Experiment 48

Objective

To identify the presence of ethanol by its reaction with iodine and sodium hydroxide, forming a yellow precipitate of iodoform.

Introduction

When ethanol reacts with iodine (I₂) in the presence of sodium hydroxide (NaOH), it undergoes a series of reactions that yield a yellow precipitate of iodoform (CHI₃). This characteristic yellow precipitate confirms the presence of ethanol in the sample.

Reaction Steps

1.    Oxidation of Ethanol

CH3​CH2​OH + I2 ​→ CH3CHO + 2HI

2.    Formation of Triiodoacetaldehyde

CH3​CHO + 3I2 ​→ CCl3CHO + 3HI

3.    Formation of Iodoform (Yellow Precipitate)

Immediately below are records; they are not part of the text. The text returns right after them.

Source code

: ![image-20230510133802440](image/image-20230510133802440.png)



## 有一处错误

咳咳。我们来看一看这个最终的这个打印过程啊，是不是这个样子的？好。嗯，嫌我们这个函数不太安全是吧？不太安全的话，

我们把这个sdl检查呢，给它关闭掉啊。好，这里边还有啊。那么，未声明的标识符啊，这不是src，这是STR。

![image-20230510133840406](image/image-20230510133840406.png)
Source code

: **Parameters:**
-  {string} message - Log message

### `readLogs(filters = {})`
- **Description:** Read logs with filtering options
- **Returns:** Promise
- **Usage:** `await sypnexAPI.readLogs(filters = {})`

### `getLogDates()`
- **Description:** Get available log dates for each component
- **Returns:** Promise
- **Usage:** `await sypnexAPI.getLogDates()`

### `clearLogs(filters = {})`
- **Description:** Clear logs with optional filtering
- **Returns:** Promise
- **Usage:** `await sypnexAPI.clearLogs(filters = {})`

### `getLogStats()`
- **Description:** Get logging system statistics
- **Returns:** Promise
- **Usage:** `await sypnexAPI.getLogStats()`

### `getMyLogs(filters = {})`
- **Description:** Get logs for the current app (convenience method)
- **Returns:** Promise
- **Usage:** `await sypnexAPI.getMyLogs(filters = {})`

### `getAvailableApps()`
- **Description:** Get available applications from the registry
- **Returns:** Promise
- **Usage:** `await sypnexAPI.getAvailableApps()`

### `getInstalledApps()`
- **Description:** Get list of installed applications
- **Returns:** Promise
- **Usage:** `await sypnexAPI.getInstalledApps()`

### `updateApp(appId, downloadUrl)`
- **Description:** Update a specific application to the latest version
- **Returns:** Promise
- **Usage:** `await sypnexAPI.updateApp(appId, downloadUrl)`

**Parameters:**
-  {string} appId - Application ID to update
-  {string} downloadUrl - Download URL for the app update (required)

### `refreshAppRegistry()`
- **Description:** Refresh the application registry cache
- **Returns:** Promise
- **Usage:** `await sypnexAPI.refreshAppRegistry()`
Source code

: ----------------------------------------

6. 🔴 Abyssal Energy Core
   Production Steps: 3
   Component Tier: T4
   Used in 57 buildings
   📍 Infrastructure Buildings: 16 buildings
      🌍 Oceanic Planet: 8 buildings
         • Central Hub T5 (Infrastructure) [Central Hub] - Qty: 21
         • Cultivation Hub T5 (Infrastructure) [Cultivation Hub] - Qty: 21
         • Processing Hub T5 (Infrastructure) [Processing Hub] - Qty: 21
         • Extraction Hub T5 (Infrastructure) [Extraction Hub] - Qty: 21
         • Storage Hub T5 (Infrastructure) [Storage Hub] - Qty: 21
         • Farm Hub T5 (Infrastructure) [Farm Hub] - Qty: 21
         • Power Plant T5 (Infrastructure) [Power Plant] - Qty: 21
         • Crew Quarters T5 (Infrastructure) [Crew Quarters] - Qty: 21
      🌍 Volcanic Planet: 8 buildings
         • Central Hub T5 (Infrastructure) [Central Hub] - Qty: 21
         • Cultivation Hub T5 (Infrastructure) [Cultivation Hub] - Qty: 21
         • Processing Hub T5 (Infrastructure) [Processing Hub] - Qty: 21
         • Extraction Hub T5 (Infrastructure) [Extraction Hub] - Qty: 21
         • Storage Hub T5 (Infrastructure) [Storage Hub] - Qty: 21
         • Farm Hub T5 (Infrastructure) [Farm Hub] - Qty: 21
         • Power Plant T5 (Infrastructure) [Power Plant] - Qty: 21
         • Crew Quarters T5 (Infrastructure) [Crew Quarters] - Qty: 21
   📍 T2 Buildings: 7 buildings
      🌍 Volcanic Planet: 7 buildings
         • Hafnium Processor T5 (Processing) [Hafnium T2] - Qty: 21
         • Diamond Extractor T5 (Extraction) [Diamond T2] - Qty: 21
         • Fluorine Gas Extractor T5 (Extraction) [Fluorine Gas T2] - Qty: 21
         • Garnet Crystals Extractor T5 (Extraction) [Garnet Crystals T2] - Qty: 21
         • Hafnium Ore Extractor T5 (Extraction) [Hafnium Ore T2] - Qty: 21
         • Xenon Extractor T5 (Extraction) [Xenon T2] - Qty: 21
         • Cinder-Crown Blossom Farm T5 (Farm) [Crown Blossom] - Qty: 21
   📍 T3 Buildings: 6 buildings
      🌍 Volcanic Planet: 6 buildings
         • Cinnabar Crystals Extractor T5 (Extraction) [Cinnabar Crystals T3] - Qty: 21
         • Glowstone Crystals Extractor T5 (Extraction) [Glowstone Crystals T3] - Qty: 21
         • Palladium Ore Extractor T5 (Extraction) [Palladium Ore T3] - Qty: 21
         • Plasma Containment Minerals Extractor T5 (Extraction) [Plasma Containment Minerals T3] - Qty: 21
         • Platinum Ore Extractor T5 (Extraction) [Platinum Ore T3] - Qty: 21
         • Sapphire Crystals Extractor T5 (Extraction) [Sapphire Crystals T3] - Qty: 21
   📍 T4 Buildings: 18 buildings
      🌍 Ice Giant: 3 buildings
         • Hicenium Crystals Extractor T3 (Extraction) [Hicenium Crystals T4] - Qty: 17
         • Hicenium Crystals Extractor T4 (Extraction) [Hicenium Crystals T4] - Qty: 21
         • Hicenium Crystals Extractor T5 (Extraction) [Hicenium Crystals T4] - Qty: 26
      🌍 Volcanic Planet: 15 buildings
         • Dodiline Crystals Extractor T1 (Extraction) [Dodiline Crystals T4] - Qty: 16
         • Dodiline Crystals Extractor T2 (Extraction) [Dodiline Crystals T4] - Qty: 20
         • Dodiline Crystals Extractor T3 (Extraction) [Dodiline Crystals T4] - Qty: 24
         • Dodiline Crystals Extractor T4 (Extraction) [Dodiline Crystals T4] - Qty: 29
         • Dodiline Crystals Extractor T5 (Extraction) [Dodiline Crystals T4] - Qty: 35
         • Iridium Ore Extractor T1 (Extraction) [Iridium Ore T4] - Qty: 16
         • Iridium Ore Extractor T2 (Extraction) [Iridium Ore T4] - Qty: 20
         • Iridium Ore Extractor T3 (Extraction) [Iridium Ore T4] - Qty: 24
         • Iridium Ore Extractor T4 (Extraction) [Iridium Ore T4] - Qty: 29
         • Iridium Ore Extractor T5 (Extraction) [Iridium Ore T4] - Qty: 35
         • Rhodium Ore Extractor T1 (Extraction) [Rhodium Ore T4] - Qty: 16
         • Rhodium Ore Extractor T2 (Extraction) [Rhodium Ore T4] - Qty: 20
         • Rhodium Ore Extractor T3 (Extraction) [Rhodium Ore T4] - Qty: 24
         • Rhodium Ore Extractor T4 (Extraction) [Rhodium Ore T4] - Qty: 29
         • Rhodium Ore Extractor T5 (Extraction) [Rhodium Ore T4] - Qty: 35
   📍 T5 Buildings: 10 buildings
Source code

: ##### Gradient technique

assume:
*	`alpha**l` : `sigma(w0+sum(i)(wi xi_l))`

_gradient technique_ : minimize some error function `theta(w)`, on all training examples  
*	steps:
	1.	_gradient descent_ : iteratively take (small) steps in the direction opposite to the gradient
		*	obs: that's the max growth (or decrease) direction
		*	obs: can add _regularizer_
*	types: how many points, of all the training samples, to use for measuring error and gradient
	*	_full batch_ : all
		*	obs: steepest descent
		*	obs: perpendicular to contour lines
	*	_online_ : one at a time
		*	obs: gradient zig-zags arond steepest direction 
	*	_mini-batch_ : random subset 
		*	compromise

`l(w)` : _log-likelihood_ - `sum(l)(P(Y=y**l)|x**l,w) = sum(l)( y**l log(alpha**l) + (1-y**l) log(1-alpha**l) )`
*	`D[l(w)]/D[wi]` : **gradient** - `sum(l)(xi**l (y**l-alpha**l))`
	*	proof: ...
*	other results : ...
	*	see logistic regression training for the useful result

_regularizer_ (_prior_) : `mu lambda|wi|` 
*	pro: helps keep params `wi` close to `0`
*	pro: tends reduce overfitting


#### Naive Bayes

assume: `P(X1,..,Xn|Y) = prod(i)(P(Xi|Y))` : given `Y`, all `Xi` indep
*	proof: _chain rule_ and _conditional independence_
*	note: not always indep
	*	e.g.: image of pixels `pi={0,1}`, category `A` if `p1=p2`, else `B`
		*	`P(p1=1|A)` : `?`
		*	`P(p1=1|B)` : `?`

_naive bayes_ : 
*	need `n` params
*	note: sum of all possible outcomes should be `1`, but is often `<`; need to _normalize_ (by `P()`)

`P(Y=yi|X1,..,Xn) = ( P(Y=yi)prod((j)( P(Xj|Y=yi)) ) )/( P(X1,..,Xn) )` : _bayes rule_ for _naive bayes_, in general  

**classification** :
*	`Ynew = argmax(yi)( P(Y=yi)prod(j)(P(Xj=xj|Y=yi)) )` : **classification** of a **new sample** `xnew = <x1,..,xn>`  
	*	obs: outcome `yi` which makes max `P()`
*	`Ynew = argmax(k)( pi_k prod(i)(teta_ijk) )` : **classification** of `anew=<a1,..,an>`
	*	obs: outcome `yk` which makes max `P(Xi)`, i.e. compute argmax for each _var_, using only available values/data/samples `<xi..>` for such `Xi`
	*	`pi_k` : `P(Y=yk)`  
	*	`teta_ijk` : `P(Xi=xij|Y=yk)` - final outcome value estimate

CCl3CHO + NaOH → CHCl3 ​+ CH3COONa

Materials

Chemicals

●      Ethanol (CH₃CH₂OH)

●      Iodine solution (I₂)

●      Sodium hydroxide (NaOH)

Apparatus

●      Test tube

●      Bunsen burner

●      Thermometer

●      Pipette

Reagents

●      1.659 g NaOH and iodine solution; 5 mL of ethanol.

Procedure

1.    Preparation of Reaction Solution

o   Mix NaOH and iodine solution in a test tube.

2.    Addition of Ethanol

o   Add 5 mL of ethanol to the solution in the test tube.

3.    Heating

o   Heat the test tube gently with a Bunsen burner and wait for the reaction to complete.

4.    Observation of Precipitate

o   A yellow precipitate appears, indicating the formation of iodoform.

Observation

A yellow precipitate of iodoform confirms the presence of ethanol in the sample.

Questions

1.    What is methyl iodide?

2.    Why is iodine used in the ethanol test?

3.    What occurs during the ethanol test?